Bataille de Sarrebourg : 11 canons réduits au silence

   Jeudi 20 août, le 8e corps d’armée, engagé dans la bataille de Sarrebourg, poursuit son mouvement, une grande épreuve attend les unités dont il est important de rappeler les éléments essentiels :

   Le 18, au début de l’après-midi, le 95e R.I. est entré dans Sarrebourg, avec le 85e R.I. à sa droite. Le 19, le 95e débouchant de Sarrebourg, occupe le triangle des voies ferrées, le 85e ayant pris Petit-Eich, échoue sur Réding, et la brigade borde au soir le ruisseau de la Bièvre.

   Le 20 août, le général Dubail, commandant la 1ère armée, donne l’ordre d’attaque des passages de la Sarre.

   La 15e division tenue en réserve d’armée est portée par marche de nuit, vers le nord, de Hesse par Haut-Clocher sur Dolving (27e R.I.), Gosselming (56e R.I.) et par Langatte sur Saint-Jean-de-Bassel (134e R.I.). Le 10e R.I reste en réserve.

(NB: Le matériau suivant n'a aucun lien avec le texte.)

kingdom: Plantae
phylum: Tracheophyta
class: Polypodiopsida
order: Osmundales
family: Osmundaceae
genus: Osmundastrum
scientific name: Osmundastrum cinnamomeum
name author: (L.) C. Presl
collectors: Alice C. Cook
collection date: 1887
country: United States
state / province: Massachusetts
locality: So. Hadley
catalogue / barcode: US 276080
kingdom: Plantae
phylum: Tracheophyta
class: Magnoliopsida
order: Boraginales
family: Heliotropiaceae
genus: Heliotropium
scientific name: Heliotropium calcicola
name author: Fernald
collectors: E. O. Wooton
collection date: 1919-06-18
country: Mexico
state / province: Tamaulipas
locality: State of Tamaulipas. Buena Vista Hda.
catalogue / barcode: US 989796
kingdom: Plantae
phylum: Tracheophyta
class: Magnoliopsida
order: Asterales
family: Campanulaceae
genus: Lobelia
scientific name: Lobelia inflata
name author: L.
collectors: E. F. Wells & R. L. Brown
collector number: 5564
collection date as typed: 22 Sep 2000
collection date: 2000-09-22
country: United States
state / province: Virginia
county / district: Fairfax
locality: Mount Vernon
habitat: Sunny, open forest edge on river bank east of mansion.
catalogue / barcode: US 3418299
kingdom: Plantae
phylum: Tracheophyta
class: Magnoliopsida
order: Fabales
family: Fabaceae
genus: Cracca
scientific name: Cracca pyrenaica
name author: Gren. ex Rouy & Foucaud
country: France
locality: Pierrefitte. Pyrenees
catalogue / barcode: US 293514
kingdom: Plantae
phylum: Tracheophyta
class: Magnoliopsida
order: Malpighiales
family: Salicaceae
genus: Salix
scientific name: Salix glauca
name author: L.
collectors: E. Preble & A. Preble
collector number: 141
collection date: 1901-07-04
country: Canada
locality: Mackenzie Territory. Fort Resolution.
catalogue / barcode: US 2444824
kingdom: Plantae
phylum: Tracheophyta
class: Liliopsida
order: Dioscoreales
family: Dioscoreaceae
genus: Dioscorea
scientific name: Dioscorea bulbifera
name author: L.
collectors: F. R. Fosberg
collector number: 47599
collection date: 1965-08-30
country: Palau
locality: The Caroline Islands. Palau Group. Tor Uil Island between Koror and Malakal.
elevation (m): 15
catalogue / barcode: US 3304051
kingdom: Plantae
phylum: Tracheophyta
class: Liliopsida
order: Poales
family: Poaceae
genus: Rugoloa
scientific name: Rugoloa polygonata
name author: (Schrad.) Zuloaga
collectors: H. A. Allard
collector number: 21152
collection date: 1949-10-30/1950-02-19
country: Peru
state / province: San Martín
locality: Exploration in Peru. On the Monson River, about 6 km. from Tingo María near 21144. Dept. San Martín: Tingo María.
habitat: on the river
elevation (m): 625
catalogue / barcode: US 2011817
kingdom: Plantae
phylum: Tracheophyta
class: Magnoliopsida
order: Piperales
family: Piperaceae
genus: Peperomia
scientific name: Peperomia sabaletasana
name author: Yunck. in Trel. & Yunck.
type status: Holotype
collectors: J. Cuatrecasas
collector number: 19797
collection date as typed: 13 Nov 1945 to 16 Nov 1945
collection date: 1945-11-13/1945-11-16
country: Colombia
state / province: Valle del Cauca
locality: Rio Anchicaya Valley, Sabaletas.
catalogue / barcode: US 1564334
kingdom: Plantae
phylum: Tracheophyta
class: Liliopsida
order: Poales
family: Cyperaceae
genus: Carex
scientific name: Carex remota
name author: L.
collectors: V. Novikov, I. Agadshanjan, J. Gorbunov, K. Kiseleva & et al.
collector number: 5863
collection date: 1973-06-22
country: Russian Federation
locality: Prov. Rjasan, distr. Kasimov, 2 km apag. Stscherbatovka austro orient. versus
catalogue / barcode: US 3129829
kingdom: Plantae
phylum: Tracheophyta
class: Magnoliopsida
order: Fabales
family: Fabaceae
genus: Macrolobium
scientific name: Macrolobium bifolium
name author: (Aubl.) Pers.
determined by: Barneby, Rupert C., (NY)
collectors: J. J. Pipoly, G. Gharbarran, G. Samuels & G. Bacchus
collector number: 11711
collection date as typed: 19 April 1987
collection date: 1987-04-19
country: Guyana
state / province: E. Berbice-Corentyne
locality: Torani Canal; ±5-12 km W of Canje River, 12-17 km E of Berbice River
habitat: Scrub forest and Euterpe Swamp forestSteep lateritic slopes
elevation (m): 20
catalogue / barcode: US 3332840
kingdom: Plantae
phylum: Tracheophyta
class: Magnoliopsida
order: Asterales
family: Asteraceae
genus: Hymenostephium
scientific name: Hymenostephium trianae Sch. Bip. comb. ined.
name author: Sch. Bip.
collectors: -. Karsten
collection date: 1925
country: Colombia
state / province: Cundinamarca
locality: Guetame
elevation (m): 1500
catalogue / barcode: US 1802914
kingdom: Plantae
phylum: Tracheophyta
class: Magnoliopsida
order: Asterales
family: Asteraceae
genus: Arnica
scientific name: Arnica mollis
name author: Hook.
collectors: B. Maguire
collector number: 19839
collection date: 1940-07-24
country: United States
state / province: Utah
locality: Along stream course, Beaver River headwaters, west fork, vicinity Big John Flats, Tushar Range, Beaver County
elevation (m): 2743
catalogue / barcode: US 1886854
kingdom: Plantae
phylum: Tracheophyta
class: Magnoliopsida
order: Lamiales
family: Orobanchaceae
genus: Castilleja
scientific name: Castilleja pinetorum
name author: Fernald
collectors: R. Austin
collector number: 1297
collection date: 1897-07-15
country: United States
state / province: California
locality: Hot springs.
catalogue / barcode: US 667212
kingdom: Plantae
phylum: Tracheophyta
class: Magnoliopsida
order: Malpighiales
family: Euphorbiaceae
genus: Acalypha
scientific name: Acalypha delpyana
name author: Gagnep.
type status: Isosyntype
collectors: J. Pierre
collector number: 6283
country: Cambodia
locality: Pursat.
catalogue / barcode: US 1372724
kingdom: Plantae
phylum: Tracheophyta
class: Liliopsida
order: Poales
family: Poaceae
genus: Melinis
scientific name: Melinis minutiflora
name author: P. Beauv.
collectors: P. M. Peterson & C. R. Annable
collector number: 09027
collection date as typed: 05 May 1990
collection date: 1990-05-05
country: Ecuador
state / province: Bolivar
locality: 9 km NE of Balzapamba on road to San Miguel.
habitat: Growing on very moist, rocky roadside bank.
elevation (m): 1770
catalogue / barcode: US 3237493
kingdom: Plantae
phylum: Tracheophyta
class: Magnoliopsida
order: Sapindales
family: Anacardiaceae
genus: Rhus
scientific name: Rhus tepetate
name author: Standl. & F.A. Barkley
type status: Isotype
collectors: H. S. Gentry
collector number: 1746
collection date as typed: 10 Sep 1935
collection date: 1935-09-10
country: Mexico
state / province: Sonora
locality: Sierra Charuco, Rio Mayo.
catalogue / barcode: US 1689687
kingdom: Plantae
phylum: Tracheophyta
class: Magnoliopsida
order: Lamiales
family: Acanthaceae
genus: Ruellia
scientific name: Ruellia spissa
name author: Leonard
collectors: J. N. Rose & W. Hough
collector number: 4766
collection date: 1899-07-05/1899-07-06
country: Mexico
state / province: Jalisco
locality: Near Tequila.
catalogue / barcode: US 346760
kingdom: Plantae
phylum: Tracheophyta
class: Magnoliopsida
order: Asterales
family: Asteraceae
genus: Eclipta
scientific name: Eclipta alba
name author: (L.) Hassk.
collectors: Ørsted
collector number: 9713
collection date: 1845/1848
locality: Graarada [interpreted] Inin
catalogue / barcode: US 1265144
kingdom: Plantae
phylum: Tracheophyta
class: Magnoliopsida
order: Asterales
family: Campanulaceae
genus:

   La 16e division a sa 32e brigade (13e et 29e R.I.) sur la rive gauche de la Sarre pour déboucher de l’Etzelwald et franchir la rivière. La 31e brigade a devant elle la vallée de la Bièvre. L’attaque prévue a lieu au matin.

   Le commandement allemand a fait rétrograder ses troupes jusqu’au 18 et les a fait se retrancher sur les pentes de la cote 325. L’attaque est prévue pour 11 heures.

   A ce moment, le 134e R.I. très éprouvé a dû se replier de Saint-Jean, le 27e R.I. est décimé dans le Sarrewald. Entre eux, le 56e R.I. a enlevé Gosselming à la baïonnette, mais a dû ensuite se replier avec de très fortes pertes. Le général de Castelli commandant le 8e corps écrit : « Un échec sanglant a mis fin, sur toute la ligne, à l’offensive matinale de la 15e division. »

   A la 16e division, la 32e brigade ne peut déboucher. Quant à la 31e, après un début difficile sous les tirs des mitrailleuses et de l’artillerie, elle est en butte à l’attaque allemande qui descend en masses profondes de la cote 325 et à l’est. Le 85e R.I. est décimé, il se replie sur Buhl et Hesse, et le 95e reste seul en flèche dans Sarrebourg qu’il abandonne vers 16 heures.

   Les batteries du 37e régiment d’artillerie, (Groupes 1 et 2) sous le commandement du colonel Vachée, prennent position de rassemblement à la cote 321 à la sortie de la route de Bébing à Haut-Clocher, au débouché nord du bois de Rinting. Les deux groupes sont à la disposition du général du 8e corps. Les 3e et 4e groupes aux ordres du commandant Rouyer, sont mis à la disposition de la 15e division qui doit attaquer dans la direction d’Oberstinzel.

   Le brigadier Brochard (3e batterie du 1er groupe) fait le récit des circonstances dans lesquelles 11 canons du 1er groupe, sont abandonnés sur place excluant toute possibilité de les retirer :

   « Vers 9 heures, à cheval, et nous voici à la lisière du bois de Rinting, gris de poussière, les chevaux en sueur. Quelques 77 tombent.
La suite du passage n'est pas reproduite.